[[ MATERIAL SUPPLIED open ]]

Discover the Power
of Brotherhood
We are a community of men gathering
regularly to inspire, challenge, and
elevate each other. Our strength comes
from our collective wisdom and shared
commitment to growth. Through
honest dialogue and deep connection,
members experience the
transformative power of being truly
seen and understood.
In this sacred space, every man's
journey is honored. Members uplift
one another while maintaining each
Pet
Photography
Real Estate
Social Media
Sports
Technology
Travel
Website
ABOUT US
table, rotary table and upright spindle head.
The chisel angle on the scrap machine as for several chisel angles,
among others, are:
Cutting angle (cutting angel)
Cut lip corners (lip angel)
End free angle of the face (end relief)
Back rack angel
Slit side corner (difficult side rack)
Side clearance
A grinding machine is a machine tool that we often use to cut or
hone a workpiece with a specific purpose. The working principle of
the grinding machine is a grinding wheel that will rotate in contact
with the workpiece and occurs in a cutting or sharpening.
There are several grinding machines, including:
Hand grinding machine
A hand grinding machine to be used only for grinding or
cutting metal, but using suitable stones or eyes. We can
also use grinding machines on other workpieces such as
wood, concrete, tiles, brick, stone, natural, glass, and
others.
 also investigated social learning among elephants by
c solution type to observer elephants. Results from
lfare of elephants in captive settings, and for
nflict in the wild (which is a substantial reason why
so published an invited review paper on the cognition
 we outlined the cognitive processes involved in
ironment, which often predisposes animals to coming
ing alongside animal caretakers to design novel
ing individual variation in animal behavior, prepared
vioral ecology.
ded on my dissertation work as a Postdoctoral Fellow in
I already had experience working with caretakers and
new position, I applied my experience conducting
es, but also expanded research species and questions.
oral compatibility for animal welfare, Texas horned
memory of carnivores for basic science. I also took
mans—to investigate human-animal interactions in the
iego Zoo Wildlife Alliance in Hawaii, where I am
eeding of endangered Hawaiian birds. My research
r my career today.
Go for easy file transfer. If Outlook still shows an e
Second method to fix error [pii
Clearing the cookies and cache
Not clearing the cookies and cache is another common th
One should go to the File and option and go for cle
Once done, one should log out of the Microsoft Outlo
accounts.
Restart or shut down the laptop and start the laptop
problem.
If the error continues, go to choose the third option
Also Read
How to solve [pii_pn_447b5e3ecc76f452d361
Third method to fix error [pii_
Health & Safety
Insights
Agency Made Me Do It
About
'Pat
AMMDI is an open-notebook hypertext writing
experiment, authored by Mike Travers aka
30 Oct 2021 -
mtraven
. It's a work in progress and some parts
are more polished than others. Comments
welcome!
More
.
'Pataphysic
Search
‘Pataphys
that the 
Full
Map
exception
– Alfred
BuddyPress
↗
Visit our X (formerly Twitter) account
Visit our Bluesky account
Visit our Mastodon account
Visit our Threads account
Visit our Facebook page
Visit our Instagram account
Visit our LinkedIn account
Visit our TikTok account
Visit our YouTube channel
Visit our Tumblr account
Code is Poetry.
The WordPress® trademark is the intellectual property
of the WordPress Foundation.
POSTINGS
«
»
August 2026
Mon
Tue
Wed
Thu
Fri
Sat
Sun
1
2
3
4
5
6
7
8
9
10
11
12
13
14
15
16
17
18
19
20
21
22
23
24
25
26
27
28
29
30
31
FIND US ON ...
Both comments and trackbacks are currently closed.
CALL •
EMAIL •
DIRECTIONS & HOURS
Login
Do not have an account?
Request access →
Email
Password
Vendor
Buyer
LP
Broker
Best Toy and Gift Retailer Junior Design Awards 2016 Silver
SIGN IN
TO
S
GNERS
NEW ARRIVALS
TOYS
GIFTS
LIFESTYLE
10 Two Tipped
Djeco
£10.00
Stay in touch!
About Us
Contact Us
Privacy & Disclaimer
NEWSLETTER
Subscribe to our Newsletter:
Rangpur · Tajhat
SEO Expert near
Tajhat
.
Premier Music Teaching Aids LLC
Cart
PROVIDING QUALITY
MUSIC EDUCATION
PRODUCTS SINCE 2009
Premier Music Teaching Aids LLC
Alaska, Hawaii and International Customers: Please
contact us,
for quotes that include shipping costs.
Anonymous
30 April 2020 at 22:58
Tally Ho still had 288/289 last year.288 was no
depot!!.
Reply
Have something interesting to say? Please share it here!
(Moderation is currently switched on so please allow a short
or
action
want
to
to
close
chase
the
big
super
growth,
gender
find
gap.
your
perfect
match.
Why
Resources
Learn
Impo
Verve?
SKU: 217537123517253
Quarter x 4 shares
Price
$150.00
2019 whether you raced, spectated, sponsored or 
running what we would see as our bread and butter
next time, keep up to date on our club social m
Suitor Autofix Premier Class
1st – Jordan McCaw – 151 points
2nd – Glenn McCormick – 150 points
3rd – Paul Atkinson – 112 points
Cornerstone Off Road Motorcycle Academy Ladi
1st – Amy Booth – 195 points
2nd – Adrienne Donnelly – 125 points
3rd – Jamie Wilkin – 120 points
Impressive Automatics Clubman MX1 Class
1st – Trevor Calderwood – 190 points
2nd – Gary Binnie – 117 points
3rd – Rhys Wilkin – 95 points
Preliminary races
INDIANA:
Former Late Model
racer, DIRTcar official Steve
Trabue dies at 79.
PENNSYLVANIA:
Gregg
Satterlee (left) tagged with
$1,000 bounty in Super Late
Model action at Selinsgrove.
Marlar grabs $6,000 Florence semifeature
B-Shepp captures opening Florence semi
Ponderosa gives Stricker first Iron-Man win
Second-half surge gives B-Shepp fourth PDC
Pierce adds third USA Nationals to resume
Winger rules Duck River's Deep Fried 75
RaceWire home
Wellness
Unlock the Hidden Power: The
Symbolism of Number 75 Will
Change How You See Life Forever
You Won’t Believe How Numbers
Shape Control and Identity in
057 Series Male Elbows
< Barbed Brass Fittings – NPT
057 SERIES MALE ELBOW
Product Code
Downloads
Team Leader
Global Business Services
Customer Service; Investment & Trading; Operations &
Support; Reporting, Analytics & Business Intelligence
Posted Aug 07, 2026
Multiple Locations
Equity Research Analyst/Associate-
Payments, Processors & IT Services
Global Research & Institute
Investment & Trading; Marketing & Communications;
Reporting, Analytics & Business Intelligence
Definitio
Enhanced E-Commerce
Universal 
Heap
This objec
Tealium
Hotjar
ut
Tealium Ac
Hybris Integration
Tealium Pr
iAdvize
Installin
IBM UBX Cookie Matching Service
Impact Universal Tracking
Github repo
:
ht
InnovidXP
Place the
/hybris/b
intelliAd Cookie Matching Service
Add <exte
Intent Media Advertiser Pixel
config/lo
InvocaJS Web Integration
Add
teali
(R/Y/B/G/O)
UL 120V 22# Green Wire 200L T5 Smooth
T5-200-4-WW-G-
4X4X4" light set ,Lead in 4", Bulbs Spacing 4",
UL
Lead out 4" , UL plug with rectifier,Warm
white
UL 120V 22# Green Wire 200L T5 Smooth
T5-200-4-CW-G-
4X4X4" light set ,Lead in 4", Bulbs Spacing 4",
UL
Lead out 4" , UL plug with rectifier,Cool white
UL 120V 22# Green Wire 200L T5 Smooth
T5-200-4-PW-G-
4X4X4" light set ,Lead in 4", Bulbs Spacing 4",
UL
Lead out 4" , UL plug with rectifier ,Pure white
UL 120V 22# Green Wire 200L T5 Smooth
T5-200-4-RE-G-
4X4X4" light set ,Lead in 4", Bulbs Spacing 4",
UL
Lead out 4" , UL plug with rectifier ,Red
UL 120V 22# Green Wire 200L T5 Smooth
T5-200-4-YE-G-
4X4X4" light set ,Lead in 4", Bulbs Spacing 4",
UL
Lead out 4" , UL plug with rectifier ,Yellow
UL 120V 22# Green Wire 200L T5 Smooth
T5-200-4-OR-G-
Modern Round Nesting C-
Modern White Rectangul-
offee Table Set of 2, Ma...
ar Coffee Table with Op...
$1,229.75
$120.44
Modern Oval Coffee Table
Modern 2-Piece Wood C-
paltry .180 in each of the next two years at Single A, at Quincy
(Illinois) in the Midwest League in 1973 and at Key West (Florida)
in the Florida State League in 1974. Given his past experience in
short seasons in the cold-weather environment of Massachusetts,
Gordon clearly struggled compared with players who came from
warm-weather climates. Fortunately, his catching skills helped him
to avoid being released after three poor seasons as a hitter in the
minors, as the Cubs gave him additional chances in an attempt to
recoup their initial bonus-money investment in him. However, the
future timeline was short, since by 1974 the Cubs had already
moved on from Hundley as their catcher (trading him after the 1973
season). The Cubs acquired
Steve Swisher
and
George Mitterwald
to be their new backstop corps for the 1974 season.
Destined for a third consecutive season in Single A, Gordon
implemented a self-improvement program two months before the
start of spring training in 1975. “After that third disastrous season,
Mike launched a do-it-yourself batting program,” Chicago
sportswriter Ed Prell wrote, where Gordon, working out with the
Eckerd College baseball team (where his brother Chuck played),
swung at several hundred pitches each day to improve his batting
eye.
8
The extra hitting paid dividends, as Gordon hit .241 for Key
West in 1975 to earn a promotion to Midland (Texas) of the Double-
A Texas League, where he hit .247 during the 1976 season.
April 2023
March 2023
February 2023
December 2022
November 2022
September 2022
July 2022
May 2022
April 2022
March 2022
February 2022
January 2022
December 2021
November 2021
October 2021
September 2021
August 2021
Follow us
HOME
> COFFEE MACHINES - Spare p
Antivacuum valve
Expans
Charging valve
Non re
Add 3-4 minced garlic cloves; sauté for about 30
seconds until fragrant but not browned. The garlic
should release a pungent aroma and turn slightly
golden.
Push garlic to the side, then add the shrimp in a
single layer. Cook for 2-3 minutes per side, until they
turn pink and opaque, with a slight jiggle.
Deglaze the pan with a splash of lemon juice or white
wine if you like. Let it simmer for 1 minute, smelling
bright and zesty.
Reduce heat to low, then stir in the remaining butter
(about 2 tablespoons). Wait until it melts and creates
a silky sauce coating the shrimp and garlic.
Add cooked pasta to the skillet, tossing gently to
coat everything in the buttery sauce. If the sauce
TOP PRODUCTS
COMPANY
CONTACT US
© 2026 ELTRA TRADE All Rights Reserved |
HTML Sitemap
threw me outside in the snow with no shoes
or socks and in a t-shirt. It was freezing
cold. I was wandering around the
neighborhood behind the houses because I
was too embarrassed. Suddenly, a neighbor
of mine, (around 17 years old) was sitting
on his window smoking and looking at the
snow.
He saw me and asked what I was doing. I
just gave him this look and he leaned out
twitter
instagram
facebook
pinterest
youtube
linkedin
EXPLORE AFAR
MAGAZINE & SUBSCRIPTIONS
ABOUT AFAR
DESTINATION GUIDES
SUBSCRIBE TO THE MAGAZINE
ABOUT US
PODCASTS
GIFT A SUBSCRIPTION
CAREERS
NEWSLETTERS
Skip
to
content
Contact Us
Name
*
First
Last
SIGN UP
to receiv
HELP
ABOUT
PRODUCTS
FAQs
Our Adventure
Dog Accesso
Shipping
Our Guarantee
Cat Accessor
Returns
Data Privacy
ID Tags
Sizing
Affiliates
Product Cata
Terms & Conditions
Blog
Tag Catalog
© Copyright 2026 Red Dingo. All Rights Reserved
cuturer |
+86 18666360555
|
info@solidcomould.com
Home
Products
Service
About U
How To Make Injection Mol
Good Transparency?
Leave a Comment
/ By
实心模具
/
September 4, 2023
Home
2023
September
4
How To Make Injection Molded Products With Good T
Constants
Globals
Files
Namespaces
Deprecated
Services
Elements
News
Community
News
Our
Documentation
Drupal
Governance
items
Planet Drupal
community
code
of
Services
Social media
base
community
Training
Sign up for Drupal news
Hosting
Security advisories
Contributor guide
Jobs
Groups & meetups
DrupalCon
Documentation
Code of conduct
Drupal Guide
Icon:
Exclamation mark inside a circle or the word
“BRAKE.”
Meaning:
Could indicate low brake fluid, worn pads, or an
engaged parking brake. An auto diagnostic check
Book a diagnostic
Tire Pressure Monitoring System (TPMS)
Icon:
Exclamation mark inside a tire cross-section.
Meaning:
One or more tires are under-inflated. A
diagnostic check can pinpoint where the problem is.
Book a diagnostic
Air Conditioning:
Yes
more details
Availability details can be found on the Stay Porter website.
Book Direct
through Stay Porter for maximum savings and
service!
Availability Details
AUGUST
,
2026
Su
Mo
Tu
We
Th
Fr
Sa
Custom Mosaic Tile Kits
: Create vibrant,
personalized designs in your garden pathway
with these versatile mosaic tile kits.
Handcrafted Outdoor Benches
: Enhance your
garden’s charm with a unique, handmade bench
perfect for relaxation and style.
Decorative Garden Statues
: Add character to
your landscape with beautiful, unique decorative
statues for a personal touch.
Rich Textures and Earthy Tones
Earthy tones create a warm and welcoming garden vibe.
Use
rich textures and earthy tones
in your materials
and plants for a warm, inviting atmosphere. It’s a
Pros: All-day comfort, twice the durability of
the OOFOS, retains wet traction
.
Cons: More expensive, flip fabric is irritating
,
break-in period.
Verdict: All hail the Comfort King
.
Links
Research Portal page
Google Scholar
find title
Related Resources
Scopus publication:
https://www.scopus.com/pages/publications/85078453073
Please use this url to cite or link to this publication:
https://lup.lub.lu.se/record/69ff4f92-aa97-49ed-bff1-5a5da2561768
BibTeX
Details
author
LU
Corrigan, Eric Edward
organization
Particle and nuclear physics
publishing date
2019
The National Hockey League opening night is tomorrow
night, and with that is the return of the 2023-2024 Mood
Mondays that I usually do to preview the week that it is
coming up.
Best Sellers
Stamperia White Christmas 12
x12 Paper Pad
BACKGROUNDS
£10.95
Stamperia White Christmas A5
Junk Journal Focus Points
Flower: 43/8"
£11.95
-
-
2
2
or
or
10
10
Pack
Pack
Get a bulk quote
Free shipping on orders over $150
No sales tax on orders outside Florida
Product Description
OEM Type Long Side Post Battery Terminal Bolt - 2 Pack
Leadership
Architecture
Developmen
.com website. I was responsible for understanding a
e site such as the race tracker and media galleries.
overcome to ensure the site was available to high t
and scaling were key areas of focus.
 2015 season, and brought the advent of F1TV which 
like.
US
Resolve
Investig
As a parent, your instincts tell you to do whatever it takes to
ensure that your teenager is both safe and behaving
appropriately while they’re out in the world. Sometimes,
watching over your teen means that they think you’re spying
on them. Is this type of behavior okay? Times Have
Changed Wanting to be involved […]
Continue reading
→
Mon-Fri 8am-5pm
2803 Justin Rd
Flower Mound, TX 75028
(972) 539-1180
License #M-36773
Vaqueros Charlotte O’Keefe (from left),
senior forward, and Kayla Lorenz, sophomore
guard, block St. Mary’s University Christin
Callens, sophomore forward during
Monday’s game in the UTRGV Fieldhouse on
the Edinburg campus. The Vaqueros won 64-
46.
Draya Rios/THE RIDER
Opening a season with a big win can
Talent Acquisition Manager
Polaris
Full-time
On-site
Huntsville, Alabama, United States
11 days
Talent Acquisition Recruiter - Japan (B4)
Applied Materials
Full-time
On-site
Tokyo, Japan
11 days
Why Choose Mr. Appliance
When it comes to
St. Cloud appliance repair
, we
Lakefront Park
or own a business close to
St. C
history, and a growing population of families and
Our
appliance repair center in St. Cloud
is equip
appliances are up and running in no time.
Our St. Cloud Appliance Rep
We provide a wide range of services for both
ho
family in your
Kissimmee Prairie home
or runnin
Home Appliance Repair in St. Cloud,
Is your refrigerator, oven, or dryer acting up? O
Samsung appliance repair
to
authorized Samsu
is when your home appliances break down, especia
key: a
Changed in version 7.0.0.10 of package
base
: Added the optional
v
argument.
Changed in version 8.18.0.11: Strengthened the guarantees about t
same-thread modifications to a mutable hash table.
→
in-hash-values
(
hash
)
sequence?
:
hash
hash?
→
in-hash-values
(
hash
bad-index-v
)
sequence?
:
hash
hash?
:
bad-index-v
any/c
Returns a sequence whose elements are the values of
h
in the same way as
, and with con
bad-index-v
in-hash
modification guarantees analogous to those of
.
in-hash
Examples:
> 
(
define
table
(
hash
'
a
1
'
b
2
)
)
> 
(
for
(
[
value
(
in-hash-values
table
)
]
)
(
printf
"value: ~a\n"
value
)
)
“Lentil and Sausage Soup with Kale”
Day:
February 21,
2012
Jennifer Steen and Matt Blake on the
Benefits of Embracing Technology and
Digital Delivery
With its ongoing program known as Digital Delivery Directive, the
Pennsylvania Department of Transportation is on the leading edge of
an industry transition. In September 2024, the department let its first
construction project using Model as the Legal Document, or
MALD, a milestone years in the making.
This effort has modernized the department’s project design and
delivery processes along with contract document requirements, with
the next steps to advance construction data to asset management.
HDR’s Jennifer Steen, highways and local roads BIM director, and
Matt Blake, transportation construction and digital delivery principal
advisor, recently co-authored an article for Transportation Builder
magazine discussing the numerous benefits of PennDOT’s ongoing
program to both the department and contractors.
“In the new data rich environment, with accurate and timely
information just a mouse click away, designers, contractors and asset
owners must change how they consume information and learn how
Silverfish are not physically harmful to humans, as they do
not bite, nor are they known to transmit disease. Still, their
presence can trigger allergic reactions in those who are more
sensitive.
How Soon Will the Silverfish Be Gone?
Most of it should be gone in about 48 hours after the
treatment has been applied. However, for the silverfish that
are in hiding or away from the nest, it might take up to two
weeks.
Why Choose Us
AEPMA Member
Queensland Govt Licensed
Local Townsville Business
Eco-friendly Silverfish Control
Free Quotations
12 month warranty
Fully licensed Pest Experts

[[ MATERIAL SUPPLIED closed ]]

**TASK ITEM**
Within the data above, the lines from the one with "future timeline was" to the one with "Push garlic to" must be repeated exactly; no other line belongs in the answer.

**ANSWER TO THE EXERCISE**
future timeline was short, since by 1974 the Cubs had already
moved on from Hundley as their catcher (trading him after the 1973
season). The Cubs acquired
Steve Swisher
and
George Mitterwald
to be their new backstop corps for the 1974 season.
Destined for a third consecutive season in Single A, Gordon
implemented a self-improvement program two months before the
start of spring training in 1975. “After that third disastrous season,
Mike launched a do-it-yourself batting program,” Chicago
sportswriter Ed Prell wrote, where Gordon, working out with the
Eckerd College baseball team (where his brother Chuck played),
swung at several hundred pitches each day to improve his batting
eye.
8
The extra hitting paid dividends, as Gordon hit .241 for Key
West in 1975 to earn a promotion to Midland (Texas) of the Double-
A Texas League, where he hit .247 during the 1976 season.
April 2023
March 2023
February 2023
December 2022
November 2022
September 2022
July 2022
May 2022
April 2022
March 2022
February 2022
January 2022
December 2021
November 2021
October 2021
September 2021
August 2021
Follow us
HOME
> COFFEE MACHINES - Spare p
Antivacuum valve
Expans
Charging valve
Non re
Add 3-4 minced garlic cloves; sauté for about 30
seconds until fragrant but not browned. The garlic
should release a pungent aroma and turn slightly
golden.
Push garlic to the side, then add the shrimp in a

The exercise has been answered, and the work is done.